Hours of the Day - CODAworx

Hours of the Day

Client: Infrastructure Ontario

Location: Toronto, ON, Canada

Completion date: 2017

Artwork budget: $610,000

Project Team

Artist

Paul Raff Studio

Client

Ainsley Davidson

Infrastructure Ontario

Overview

Hours of the Day recognizes a rarely considered but essential part of modern society: the correctional workers in Ontario and their ongoing commitment to public service.
The gruelling days and hours logged by correctional workers in the larger context of public safety represented by an abstract sundial, consisting of a central spine from which fan bronze ‘fins’, the position of each fin corresponds to an angle of the sun throughout the day.
This monument contributes a contemporary expression to the time-honoured tradition of architectural monuments. Its striking form presents an abstract, three-dimensional recording of the day-lit hours of an entire year from Winter Solstice to Summer Solstice, based on the vectors of the sun (azimuth) as they shift hour by hour through the sky. The resulting form is like a big living calendar, registering time from the shortest to the longest day and back again. Skyward and optimistic, the Monument suggests growth and upward motion, a recognition balancing light and dark.
The monument is sited near several other memorials to civil society, within Whitney Block at Queen’s Park, which is the institutional seat of government in Toronto.

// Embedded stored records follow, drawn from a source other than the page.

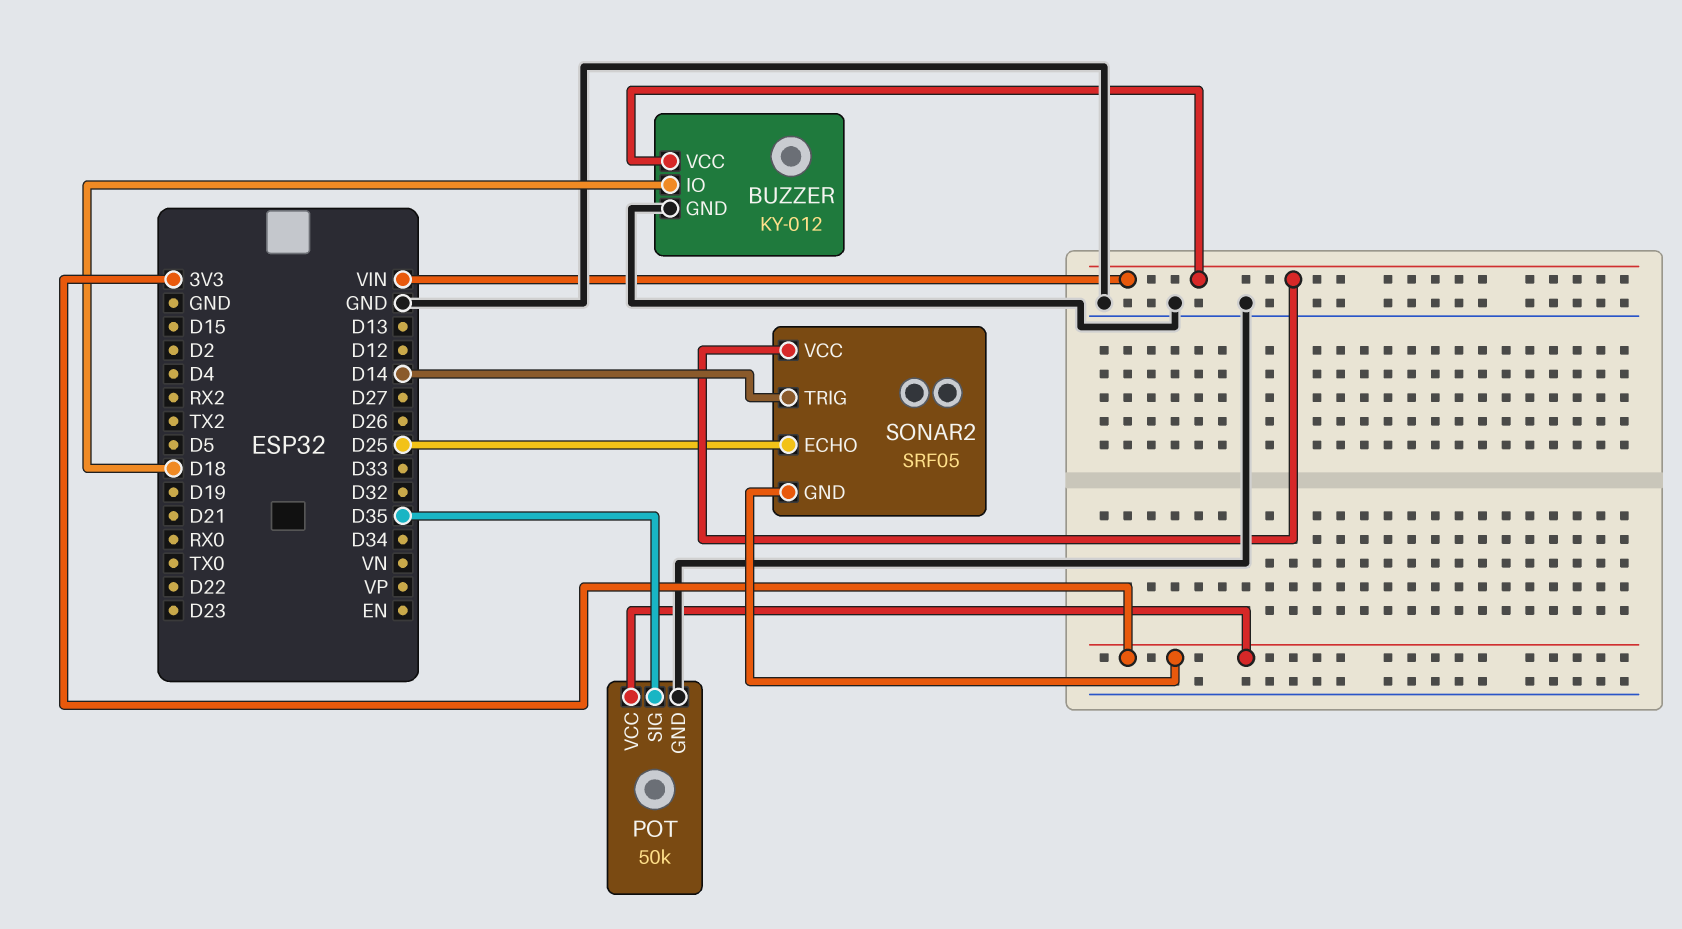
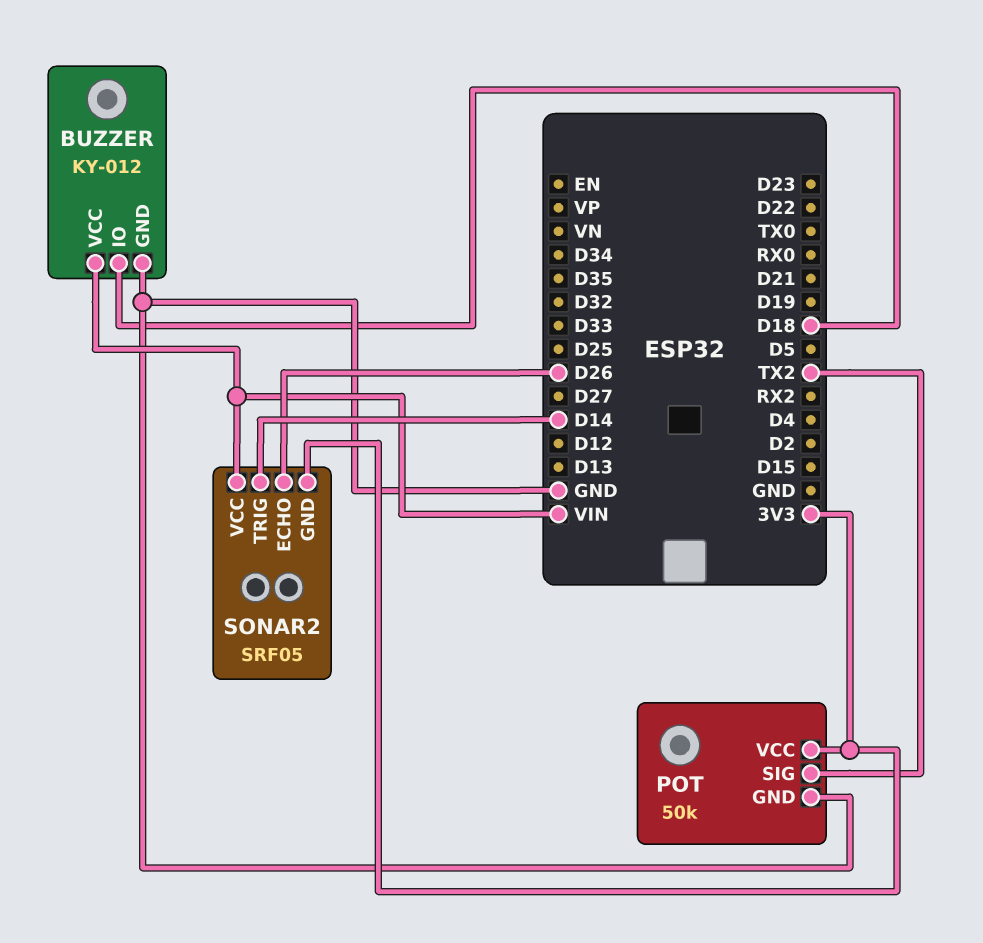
POT pin SIG: D35 -> TX2
SONAR2 pin ECHO: D25 -> D26

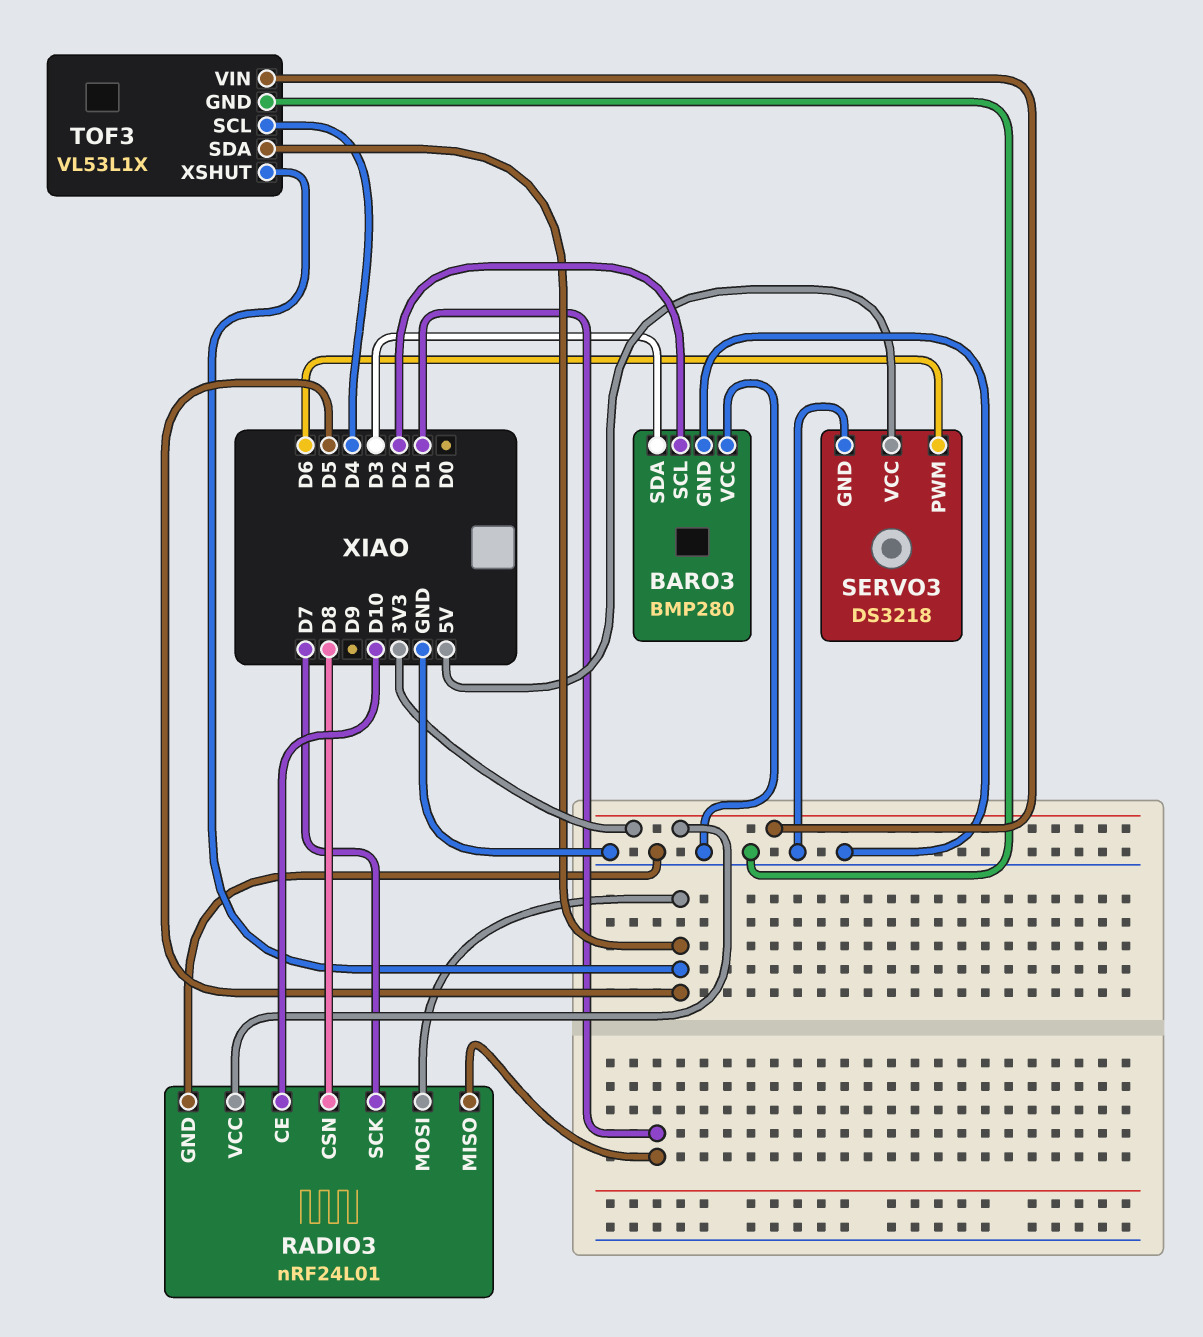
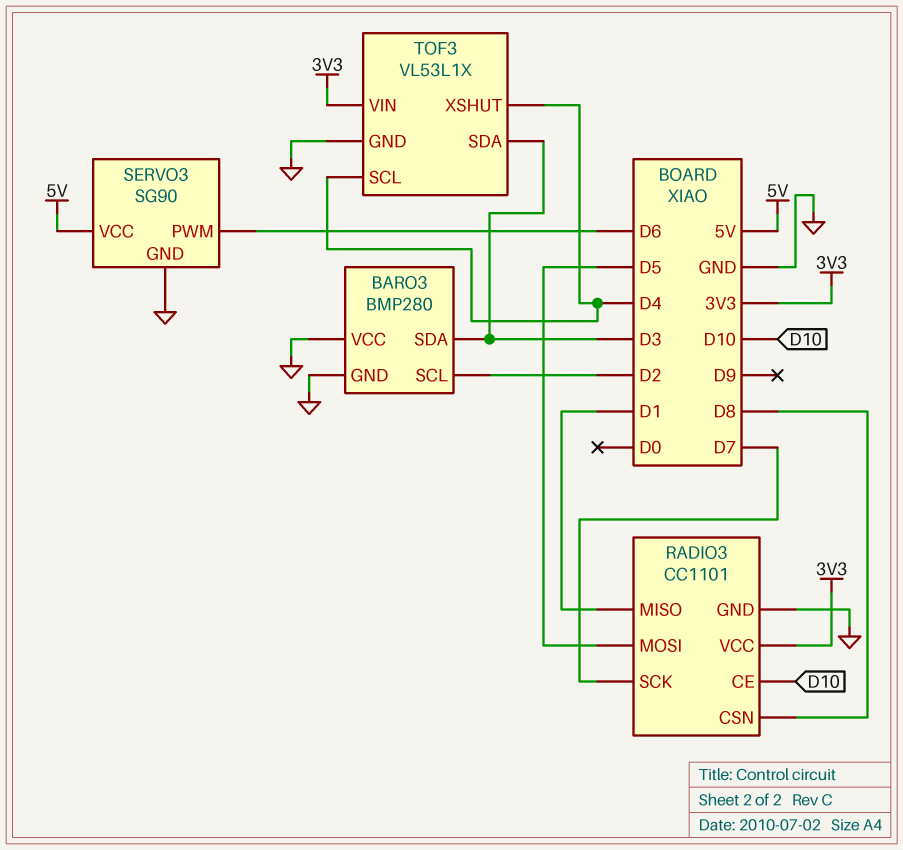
RADIO3: nRF24L01 -> CC1101
SERVO3: DS3218 -> SG90
TOF3 pin SDA: D5 -> D3
TOF3 pin XSHUT: D5 -> D4

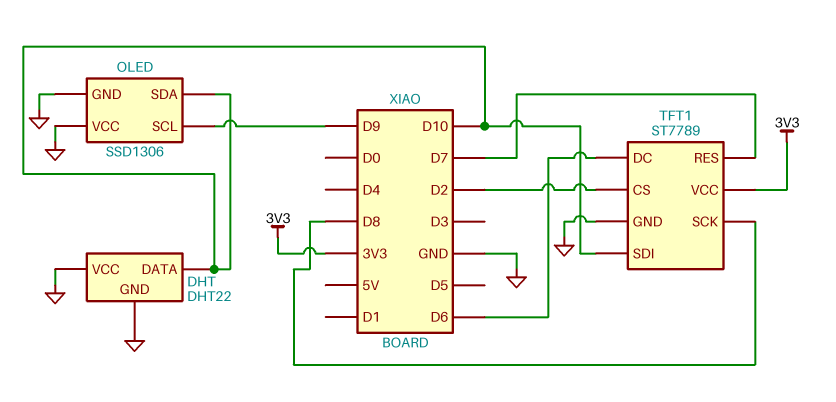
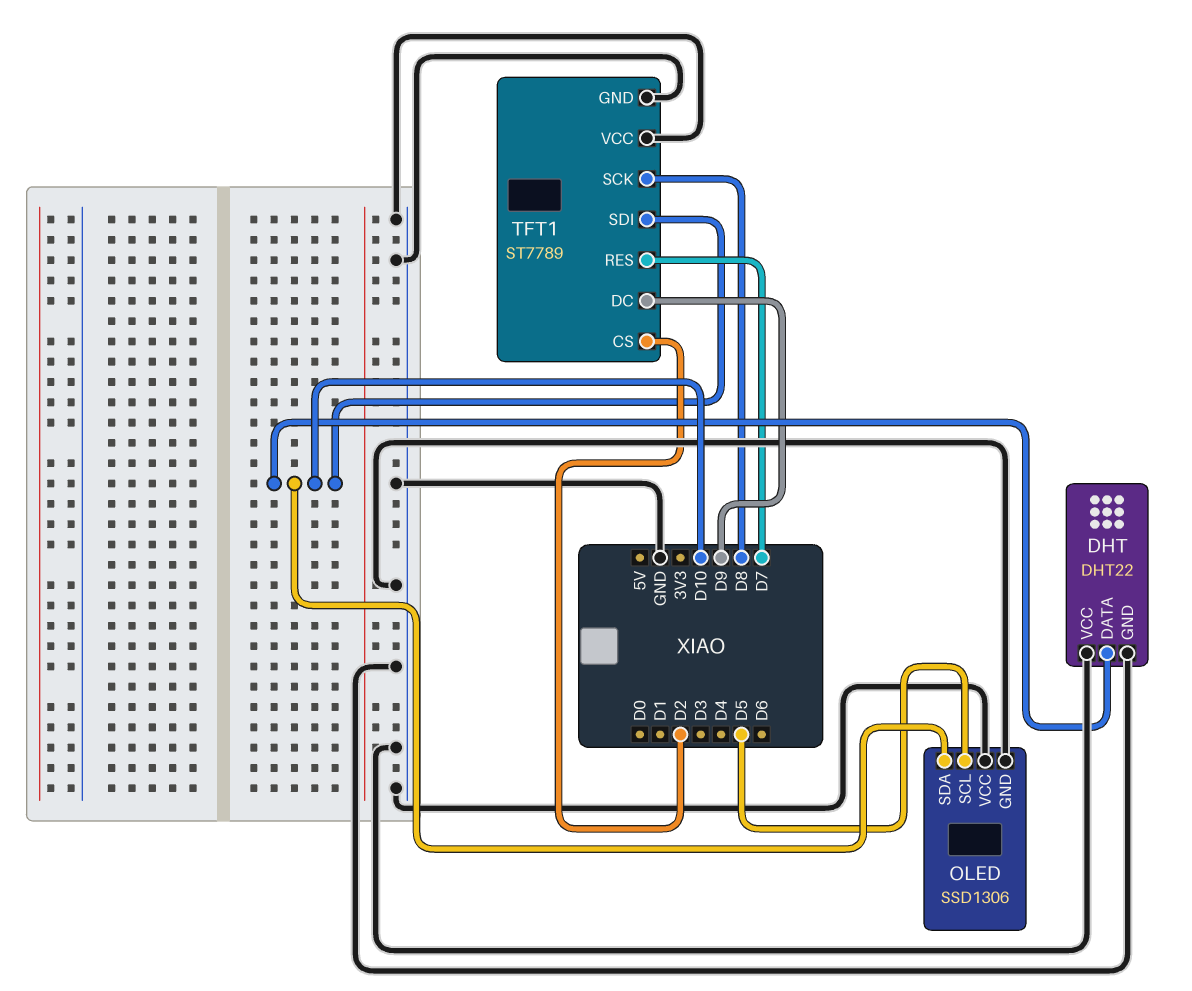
OLED pin SCL: D9 -> D5
TFT1 pin DC: D6 -> D9
TFT1 pin VCC: 3V3 -> GND

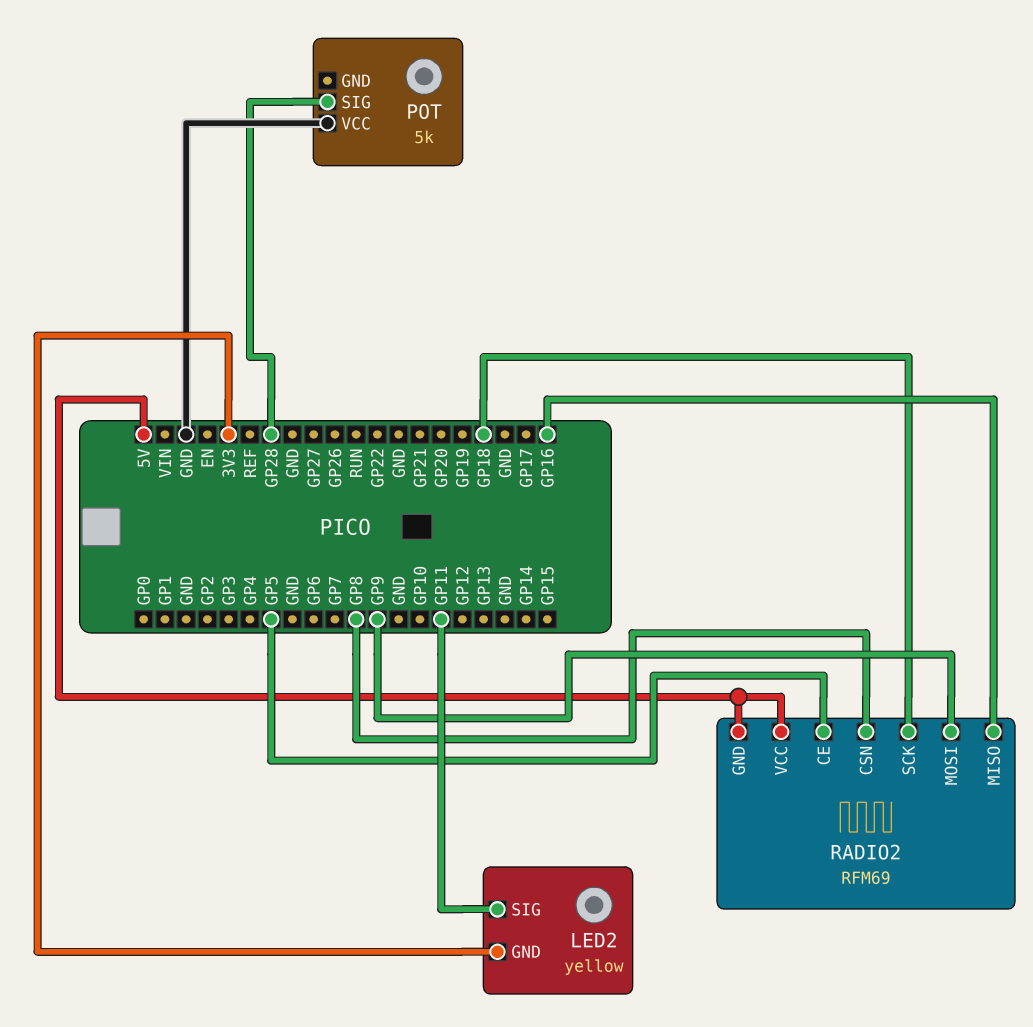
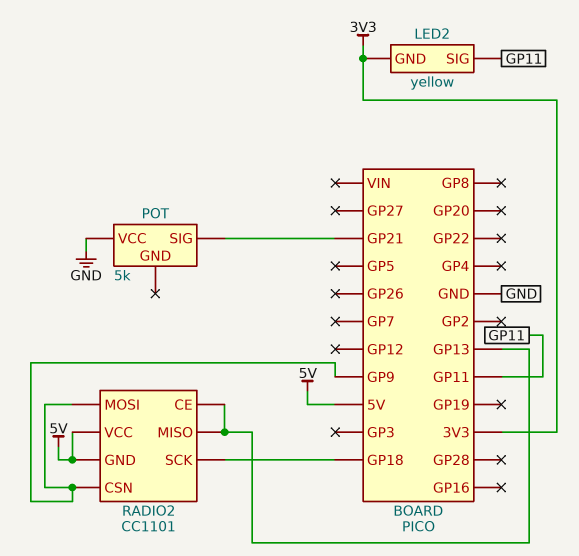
POT pin SIG: GP28 -> GP21
RADIO2: RFM69 -> CC1101
RADIO2 pin CE: GP5 -> GP13
RADIO2 pin CSN: GP8 -> GP9
RADIO2 pin MISO: GP16 -> GP13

Dimensions: 13’H x 4’W x 4’D
Materials: Bronze, granite and stainless steel.

Goals

Paul Raff Studio was commissioned by Infrastructure Ontario to create a permanent monument to recognize the contribution that correctional services staff makes to Ontario’s justice system. Without containing names of correctional workers who have fallen in the line of duty, the Correctional Workers’ Monument was created to celebrate contributions and to respect all areas of corrections operations.
The Correctional Workers’ Monument presents themes that reflect the professional lives and responsibilities of Ontario’s 6000 Correctional Workers.
One theme is time – the unifying and collective experience of time, as the hours, days, seasons and years spent in patient public service march on. A related theme is how time is made visible – through measurements and systems for recording the passage of time. A third important theme is the idea of many individual components come together to make a whole. The central Sculpture is titled Hours of the Day.
The Sculpture was constructed in bronze and stainless steel, for an artistic expression of durable and monumental character. The pedestal and benches are granite, in two finishes. The pedestal (base of Sculpture) contains a Time Capsule prepared by the Ministry of Community Safety and Correctional Services.